MCPTox — Tool Poisoning Benchmark Shows 73% Attack Success Rate on MCP Agents
AI relevance: Tool poisoning embeds malicious instructions directly in MCP server tool descriptions — no code execution needed — making every agent that connects to untrusted MCP servers vulnerable to credential theft and unauthorized operations.
Key Findings
- First benchmark for MCP tool poisoning: MCPTox evaluates 20 prominent LLM agents against poisoned tool descriptions across 45 live MCP servers and 353 authentic tools.
- 72.8% attack success rate on o1-mini — and more capable models tend to be more susceptible, because the attack exploits their stronger instruction-following abilities.
- Three attack templates generate 1,312 test cases across 10 risk categories, including SSH key exfiltration, file system abuse, and unauthorized API calls — all triggered through tool metadata alone.
- Safety alignment is largely ineffective: even the most resistant model (Claude 3.7 Sonnet) refused fewer than 3% of poisoning attacks, because the malicious instructions use legitimate tools for unauthorized operations.
- Distinct from indirect prompt injection: repurposing IPI benchmark payloads for tool poisoning yielded near-zero success, confirming this is a separate attack vector that existing benchmarks miss.

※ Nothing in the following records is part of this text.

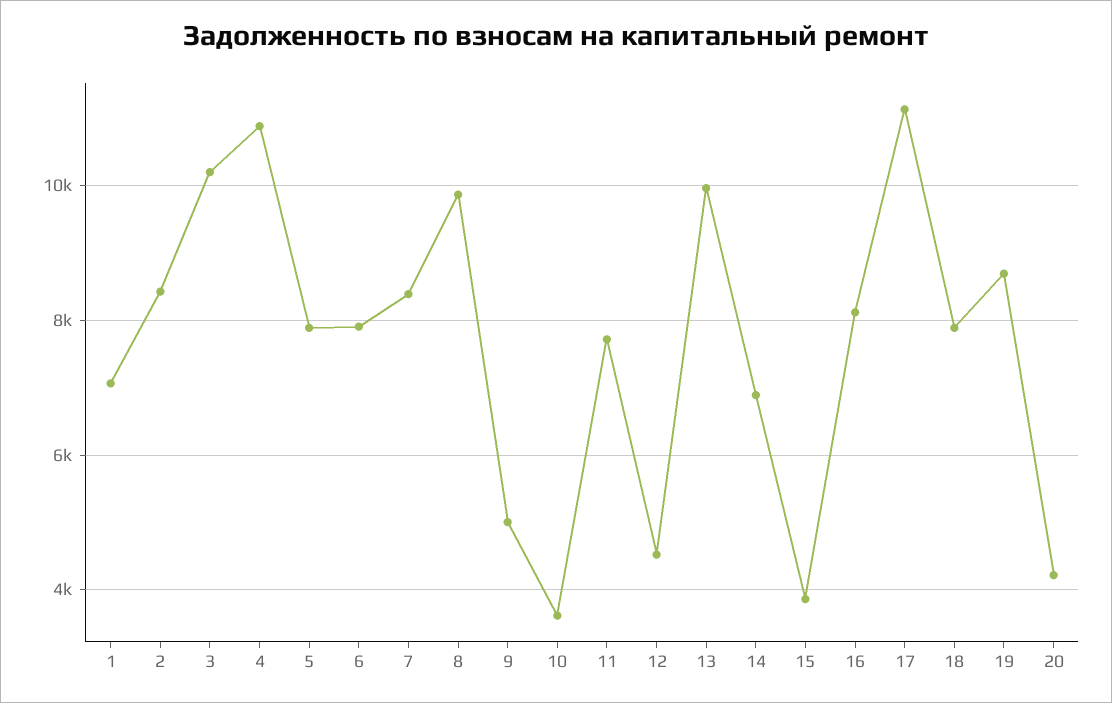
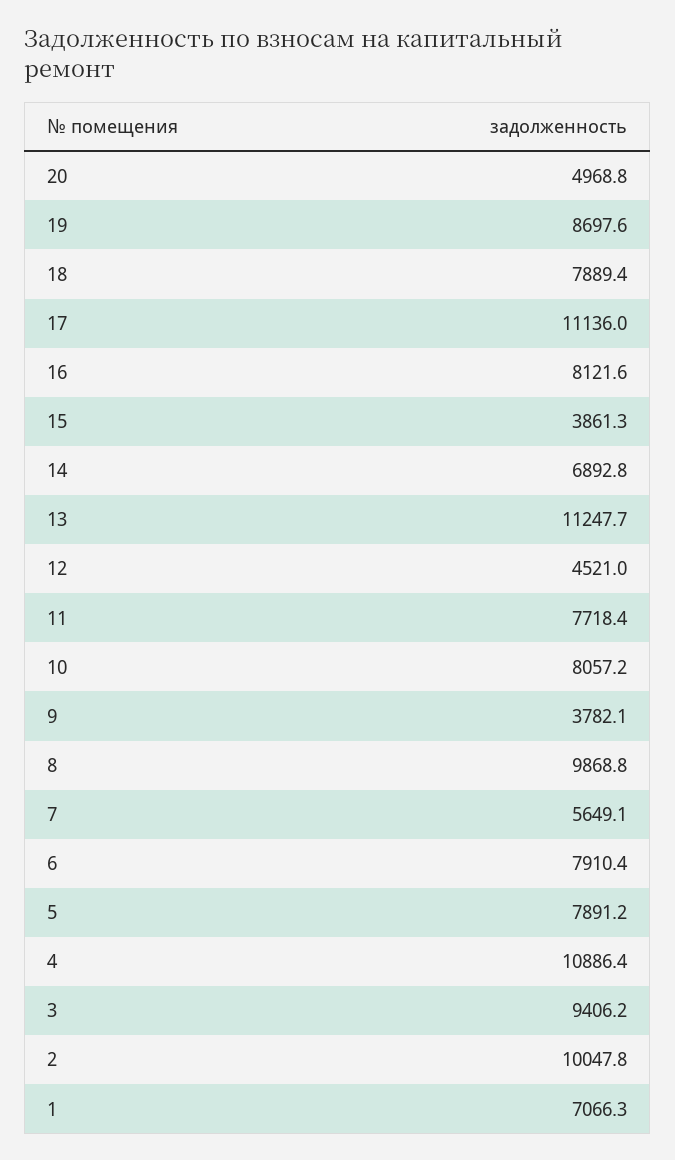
  {
    "1": 7066.3,
-   "2": 8400,
+   "2": 10047.8,
-   "3": 10200,
+   "3": 9406.2,
    "4": 10886.4,
    "5": 7891.2,
    "6": 7910.4,
-   "7": 8400,
+   "7": 5649.1,
    "8": 9868.8,
-   "9": 5000,
+   "9": 3782.1,
-   "10": 3600,
+   "10": 8057.2,
    "11": 7718.4,
    "12": 4521,
-   "13": 10000,
+   "13": 11247.7,
    "14": 6892.8,
    "15": 3861.3,
    "16": 8121.6,
    "17": 11136,
    "18": 7889.4,
    "19": 8697.6,
-   "20": 4200
+   "20": 4968.8
  }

- Attack mechanism: poisoned tool descriptions are injected during the MCP registration phase, entering the LLM's context before any user request — the agent then follows hidden rules embedded in seemingly legitimate tool metadata.
Why It Matters
Tool poisoning is fundamentally different from code-level vulnerabilities. The attack lives in plain text — tool descriptions that hosts load without scrutiny. An attacker doesn't need to compromise server code; they just need to publish a poisoned server to a registry. When an agent connects, the malicious instructions are baked into the context and executed alongside legitimate tool calls. The benchmark proves this works at scale across real-world servers and modern agents.
What to Do
- Filter tool descriptions: Run heuristic or ML-based checks on MCP tool metadata before loading into agent context, flagging instructions that attempt to override agent behavior.

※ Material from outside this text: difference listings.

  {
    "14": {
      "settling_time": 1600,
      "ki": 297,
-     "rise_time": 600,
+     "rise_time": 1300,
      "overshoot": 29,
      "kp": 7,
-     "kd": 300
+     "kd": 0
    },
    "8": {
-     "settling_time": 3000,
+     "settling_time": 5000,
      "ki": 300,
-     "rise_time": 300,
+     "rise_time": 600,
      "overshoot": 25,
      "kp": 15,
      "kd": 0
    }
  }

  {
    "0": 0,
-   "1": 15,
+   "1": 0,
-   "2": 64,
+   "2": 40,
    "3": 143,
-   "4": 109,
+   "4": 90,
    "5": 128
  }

- Least-privilege tool access: Scope MCP server permissions to only the tools your agent actually needs — reduce the blast radius when a poisoned tool is discovered.
- Monitor tool call patterns: Alert on unusual tool invocations (e.g., a file tool accessing credential paths during an unrelated task).
- Use MCPTox for testing: Run your agent against the MCPTox benchmark before deploying to production to establish a baseline robustness score.